Embattled state investment chief quits

Dec 4, 2007

BY GARY FINEOUT AND MARC CAPUTO

Coleman Stipanovich, the embattled Florida investment chief, announced he’s quitting just days after local governments withdrew a whopping $16 billion from a state fund due to concerns about the wisdom of risky-mortgage investments.
”Its time to move forward,” said Stipanovich, who noted his office consistently turned a profit on the nearly $150 billion in total government investments. The SBA is also consistently rated as among the best-run. “There are certain people who have reservations about the leadership I provided on this issue.”

Stipanovich defended the State Board of Administration investments, saying its portfolio was tied up in otherwise stable companies hurt by the subprime mortgage crisis that caught many by surprise.

Still, the default was big — $867 million of $2 billion in controversial investments — and local governments responded by pulling out more than half the money in the roughly $30 billion local-government investment fund that acts like a massive checking account.

Florida’s chief financial officer, Alex Sink, said she supported Stipanovich, but that his resignation is ”absolutely” the best thing to do.

”We needed to restore confidence not only in this fund,” said Sink.

Sink, Attorney General Bill McCollum and Gov. Charlie Crist voted last week to prevent any more local-government withdrawals from the fund. On Tuesday, they approved a new plan to break up the Local Government Investment Pool into two separate accounts and ”wall off” the questionable investments. Cities and counties will be allowed to make small withdrawals initially, but may not have access to all their money.

Also an outside financial investment firm was hired to oversee the new accounts.

The State Board of Administration controls not only the state’s massive retirement fund but other accounts include the local government investment pool. The recent financial troubles with the pool cast a negative spotlight on the agency, which lost more than $300 million during the collapse of Enron in 2001 and made a controversial decision to bankroll the purchase of a for-profit company that operates schools.

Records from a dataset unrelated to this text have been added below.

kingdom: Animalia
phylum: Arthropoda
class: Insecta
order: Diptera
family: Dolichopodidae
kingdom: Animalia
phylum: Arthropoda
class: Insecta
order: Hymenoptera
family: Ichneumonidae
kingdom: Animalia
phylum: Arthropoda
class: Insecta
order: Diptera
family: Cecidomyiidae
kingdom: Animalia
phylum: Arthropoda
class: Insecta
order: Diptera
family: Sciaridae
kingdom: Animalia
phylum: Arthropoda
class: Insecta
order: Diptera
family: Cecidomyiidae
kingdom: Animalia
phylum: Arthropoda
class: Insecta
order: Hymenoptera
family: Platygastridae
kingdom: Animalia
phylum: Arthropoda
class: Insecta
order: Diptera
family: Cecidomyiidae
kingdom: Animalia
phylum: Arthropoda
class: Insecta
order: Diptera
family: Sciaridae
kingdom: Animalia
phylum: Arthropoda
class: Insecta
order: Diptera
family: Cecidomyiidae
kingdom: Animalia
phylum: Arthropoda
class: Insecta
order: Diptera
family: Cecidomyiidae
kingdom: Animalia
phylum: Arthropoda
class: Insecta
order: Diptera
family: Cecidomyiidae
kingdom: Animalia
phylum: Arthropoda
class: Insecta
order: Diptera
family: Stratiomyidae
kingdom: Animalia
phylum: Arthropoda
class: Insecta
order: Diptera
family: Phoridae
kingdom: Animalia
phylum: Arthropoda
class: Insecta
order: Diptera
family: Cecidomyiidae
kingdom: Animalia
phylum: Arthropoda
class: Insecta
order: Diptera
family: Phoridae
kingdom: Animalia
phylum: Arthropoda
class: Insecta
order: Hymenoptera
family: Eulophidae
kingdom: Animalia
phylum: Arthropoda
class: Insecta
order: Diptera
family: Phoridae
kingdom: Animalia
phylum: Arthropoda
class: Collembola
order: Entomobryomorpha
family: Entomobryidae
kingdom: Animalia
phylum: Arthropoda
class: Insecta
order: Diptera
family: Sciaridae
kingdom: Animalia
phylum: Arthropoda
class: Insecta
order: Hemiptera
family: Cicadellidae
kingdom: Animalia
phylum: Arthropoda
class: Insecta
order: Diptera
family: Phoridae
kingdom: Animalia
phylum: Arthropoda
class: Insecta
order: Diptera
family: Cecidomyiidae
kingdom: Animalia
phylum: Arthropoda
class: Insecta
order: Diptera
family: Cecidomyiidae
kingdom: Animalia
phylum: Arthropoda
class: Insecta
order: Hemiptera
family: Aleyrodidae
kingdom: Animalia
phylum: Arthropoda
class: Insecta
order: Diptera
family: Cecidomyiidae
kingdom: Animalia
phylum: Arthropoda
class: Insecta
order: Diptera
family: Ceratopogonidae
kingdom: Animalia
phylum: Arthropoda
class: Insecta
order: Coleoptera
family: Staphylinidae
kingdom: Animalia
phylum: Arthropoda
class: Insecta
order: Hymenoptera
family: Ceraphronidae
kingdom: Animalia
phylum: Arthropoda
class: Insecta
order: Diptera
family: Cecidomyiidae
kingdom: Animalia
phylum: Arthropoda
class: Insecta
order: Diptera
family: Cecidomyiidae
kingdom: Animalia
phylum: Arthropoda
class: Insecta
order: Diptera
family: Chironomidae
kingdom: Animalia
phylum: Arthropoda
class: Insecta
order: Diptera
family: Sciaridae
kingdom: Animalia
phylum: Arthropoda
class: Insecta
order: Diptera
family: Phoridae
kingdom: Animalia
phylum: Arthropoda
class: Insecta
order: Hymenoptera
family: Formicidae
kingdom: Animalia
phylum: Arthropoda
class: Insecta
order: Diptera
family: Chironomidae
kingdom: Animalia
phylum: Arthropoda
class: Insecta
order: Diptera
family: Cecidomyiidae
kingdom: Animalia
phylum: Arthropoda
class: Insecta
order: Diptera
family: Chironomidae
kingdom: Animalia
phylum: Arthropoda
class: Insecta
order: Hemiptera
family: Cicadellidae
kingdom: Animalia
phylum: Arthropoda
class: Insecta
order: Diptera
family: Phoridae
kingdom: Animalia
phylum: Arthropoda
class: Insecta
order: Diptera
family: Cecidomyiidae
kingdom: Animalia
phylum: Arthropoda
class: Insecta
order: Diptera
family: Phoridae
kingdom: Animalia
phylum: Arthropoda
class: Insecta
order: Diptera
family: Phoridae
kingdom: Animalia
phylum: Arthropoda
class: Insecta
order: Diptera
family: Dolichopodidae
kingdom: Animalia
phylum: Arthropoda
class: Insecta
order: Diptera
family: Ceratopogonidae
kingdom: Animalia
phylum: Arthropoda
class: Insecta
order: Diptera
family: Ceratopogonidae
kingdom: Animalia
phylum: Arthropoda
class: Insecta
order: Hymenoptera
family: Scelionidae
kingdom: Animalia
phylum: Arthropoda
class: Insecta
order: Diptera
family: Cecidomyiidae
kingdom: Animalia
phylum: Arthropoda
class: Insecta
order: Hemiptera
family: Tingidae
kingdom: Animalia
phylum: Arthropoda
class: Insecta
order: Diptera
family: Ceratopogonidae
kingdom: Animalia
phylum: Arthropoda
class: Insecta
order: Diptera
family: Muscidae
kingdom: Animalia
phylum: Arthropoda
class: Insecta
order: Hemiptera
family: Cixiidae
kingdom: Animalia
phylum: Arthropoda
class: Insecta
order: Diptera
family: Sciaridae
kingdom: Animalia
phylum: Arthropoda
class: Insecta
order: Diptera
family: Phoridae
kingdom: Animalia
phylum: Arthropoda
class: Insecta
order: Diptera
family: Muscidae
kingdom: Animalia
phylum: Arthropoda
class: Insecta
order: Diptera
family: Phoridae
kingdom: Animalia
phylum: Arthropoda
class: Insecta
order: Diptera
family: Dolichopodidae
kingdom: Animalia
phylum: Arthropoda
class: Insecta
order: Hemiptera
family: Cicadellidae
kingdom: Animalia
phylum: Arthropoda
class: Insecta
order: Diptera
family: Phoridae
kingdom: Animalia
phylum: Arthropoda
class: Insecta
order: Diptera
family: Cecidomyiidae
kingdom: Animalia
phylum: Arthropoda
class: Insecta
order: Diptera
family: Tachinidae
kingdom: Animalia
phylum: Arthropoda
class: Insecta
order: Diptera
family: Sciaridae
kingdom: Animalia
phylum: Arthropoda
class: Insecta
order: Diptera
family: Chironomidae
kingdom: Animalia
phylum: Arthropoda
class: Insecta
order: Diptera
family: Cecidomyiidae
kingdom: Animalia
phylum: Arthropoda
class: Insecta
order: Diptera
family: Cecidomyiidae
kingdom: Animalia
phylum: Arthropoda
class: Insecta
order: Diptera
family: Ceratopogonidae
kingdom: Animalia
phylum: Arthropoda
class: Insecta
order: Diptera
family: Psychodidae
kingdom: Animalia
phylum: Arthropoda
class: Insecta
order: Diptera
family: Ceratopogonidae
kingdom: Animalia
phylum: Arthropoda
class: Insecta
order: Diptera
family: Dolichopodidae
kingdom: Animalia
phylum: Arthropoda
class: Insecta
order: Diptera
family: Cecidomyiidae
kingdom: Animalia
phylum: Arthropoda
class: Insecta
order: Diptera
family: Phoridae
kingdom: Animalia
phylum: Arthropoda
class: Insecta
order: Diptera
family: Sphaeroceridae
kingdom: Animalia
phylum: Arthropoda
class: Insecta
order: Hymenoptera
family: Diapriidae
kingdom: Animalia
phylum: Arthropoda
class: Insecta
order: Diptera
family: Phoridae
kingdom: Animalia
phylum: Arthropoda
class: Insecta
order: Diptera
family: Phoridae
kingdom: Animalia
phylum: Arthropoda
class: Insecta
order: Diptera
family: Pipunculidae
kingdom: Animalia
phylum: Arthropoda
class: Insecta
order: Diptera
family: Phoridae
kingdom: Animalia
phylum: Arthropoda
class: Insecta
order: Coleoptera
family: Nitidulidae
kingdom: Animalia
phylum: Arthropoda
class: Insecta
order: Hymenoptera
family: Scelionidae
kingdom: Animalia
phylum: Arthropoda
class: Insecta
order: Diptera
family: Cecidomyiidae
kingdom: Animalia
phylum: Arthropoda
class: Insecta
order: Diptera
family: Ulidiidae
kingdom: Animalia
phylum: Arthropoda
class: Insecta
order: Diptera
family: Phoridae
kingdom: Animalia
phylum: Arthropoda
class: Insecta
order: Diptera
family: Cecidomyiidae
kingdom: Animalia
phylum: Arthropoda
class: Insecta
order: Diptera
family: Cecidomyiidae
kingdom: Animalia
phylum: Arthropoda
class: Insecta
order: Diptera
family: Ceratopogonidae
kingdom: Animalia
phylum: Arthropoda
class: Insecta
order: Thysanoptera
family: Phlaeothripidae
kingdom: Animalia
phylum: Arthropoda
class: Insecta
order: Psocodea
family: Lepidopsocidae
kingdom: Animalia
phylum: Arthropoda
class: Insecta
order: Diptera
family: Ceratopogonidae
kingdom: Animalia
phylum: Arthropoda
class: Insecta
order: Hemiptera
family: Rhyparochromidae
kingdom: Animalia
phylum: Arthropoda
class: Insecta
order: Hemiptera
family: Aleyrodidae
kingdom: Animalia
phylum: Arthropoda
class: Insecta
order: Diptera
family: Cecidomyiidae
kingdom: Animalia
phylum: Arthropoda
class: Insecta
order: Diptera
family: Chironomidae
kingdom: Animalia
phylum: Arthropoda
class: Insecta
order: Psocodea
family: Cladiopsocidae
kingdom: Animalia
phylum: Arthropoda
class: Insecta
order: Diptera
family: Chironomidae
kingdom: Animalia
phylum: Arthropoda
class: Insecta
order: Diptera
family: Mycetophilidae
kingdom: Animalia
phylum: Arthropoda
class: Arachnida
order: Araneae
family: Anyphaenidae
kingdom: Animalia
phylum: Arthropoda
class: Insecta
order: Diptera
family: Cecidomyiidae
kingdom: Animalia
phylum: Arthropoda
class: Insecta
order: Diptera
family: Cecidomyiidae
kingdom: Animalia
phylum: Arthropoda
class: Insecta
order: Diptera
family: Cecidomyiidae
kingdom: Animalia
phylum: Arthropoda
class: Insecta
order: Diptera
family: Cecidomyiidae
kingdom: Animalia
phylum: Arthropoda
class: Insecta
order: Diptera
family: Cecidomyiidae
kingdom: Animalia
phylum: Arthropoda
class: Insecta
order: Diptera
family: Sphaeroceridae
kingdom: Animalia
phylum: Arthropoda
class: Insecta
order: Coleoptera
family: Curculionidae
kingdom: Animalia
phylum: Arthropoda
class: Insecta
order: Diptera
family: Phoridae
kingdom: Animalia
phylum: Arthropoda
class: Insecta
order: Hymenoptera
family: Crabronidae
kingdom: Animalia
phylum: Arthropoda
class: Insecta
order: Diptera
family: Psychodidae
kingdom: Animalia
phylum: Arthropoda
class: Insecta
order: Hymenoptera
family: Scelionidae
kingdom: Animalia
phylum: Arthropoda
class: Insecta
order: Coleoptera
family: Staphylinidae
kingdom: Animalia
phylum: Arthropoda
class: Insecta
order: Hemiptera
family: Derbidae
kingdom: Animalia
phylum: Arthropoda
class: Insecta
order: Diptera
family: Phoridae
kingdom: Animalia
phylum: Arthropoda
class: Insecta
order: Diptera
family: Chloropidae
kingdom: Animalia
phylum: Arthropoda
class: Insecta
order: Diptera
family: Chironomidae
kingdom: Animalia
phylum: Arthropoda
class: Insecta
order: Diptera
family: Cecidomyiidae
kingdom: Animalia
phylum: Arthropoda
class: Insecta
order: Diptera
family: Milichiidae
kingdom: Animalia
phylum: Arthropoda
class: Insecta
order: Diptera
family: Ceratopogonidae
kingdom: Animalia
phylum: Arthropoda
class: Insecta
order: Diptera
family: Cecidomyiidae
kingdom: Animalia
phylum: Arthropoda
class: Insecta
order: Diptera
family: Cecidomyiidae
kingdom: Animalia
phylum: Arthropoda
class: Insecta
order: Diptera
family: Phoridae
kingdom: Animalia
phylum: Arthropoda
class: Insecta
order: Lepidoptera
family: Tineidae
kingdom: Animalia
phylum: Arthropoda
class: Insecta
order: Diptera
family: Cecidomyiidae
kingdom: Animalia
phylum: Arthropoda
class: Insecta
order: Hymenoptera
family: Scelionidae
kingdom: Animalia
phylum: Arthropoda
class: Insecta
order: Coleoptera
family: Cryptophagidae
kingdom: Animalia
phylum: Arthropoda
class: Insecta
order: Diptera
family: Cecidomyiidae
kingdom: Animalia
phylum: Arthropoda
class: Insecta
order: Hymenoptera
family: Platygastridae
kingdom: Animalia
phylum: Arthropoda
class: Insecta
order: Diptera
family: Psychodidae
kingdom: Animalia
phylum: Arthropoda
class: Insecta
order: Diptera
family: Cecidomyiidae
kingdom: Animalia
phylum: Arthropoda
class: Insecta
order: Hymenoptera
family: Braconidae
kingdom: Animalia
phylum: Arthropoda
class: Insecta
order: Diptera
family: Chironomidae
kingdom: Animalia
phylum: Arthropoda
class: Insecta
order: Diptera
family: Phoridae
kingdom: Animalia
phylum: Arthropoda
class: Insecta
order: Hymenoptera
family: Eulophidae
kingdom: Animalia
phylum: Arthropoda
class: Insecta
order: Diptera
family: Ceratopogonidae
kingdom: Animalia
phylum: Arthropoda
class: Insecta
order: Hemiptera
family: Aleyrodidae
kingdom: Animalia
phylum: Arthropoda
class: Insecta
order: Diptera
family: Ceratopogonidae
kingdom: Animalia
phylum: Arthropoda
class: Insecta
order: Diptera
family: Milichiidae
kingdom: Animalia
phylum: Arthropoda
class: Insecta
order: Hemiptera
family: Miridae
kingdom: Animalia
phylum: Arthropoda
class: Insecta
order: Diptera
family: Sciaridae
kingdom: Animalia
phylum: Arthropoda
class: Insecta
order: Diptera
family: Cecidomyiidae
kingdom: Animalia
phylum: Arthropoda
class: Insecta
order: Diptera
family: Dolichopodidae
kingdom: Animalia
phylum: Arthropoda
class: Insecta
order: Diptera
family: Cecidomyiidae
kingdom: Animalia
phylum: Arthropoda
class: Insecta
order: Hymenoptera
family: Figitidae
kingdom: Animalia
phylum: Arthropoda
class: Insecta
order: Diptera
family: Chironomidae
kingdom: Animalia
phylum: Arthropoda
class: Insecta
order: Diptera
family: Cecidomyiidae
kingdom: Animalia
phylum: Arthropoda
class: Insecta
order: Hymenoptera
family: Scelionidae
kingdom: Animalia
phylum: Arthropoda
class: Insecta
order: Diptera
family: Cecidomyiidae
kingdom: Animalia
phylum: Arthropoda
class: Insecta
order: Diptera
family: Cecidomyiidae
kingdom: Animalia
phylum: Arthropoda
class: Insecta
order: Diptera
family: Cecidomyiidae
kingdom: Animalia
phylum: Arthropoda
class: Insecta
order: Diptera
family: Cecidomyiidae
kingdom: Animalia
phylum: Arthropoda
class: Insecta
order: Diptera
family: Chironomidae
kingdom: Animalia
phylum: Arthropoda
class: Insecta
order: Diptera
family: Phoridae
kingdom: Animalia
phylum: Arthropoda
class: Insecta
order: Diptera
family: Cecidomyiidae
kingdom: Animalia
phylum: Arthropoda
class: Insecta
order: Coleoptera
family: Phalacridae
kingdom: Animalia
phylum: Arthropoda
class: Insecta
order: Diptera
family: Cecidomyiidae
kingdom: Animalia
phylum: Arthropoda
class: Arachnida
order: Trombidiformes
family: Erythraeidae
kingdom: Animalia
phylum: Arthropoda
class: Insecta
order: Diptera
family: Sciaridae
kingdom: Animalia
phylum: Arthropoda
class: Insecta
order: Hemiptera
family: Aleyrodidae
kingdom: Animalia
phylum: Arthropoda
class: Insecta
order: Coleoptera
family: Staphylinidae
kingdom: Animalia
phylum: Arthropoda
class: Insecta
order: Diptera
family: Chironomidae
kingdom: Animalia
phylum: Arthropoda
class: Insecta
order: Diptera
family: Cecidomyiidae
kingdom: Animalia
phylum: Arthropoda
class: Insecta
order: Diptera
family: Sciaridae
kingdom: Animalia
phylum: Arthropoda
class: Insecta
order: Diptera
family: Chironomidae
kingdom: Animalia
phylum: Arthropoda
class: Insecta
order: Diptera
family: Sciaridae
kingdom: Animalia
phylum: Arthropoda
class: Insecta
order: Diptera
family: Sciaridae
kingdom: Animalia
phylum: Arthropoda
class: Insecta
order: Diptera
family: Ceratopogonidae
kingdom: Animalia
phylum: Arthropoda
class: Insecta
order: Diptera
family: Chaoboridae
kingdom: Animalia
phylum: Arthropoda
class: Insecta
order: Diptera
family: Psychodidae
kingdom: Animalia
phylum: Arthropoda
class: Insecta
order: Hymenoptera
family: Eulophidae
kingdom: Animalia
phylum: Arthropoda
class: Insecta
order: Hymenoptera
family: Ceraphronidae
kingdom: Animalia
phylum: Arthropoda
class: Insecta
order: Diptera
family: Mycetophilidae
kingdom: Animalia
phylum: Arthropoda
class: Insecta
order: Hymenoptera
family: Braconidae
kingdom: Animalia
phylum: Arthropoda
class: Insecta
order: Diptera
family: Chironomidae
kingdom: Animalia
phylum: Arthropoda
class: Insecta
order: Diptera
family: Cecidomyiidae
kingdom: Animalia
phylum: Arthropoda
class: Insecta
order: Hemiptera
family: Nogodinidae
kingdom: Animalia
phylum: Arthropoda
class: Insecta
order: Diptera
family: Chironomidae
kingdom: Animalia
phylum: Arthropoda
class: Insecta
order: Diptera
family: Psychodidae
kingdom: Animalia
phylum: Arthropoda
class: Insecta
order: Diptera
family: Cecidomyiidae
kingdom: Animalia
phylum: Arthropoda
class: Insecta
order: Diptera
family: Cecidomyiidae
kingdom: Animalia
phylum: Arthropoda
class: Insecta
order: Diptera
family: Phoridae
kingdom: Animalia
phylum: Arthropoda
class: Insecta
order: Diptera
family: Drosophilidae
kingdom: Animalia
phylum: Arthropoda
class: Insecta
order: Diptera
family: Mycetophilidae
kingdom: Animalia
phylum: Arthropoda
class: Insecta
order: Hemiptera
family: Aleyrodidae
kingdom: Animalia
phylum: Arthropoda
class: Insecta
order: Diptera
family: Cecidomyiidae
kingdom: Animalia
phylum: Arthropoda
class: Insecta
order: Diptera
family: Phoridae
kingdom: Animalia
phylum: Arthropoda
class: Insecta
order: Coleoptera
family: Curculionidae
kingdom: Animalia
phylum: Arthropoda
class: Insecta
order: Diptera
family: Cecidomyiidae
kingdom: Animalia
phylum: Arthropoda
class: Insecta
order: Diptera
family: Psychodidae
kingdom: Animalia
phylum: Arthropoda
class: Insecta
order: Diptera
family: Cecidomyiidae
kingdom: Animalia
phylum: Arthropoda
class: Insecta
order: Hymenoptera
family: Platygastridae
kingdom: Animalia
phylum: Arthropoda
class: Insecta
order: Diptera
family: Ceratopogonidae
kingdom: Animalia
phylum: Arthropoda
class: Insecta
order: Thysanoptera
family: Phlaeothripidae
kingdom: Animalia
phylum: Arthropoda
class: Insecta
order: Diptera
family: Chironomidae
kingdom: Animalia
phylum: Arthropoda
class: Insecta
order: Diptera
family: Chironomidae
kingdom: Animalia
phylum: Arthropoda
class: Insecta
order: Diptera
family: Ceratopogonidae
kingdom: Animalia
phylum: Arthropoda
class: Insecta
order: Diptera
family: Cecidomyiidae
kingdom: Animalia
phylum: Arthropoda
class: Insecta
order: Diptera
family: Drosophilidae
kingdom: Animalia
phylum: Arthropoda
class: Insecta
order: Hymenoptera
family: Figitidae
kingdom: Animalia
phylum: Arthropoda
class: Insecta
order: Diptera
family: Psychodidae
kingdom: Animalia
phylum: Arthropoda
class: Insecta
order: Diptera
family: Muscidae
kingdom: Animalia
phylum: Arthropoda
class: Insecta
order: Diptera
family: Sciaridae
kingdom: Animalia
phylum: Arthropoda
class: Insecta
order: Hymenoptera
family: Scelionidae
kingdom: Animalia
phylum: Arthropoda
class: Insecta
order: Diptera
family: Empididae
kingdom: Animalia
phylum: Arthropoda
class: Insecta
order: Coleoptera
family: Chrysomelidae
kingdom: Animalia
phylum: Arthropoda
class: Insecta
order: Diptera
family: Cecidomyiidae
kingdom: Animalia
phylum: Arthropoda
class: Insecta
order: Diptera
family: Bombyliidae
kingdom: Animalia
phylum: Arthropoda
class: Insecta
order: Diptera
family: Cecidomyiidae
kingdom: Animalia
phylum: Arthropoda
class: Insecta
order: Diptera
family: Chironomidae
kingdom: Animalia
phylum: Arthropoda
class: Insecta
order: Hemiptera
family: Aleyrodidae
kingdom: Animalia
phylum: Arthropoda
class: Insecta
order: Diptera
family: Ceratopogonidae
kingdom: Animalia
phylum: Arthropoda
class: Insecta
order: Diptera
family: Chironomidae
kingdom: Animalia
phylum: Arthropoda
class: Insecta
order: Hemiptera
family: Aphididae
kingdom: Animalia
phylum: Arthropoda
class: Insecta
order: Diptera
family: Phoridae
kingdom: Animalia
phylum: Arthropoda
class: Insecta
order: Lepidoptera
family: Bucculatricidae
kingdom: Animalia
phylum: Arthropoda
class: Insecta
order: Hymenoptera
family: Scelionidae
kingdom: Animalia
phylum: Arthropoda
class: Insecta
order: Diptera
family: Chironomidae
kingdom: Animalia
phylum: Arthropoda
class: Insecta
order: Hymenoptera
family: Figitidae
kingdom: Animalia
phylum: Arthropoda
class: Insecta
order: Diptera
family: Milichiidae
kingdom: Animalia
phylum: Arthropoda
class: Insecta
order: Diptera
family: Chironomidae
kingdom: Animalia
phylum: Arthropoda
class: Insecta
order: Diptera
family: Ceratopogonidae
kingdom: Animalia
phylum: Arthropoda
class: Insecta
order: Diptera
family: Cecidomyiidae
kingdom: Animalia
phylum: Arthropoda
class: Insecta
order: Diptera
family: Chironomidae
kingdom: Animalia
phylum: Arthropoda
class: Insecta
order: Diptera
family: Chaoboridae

The Local Government Investment Pool was created 25 years ago as a way to provide a place for cities and counties to invest cash over a short period of time and operates like a money market fund.

In the last two weeks, roughly $10 billion has been withdrawn from the fund — including $3.5 billion Thursday morning — most of it coming in the wake of revelations that state investment managers had money in companies rocked by the housing slump and nationwide credit crunch.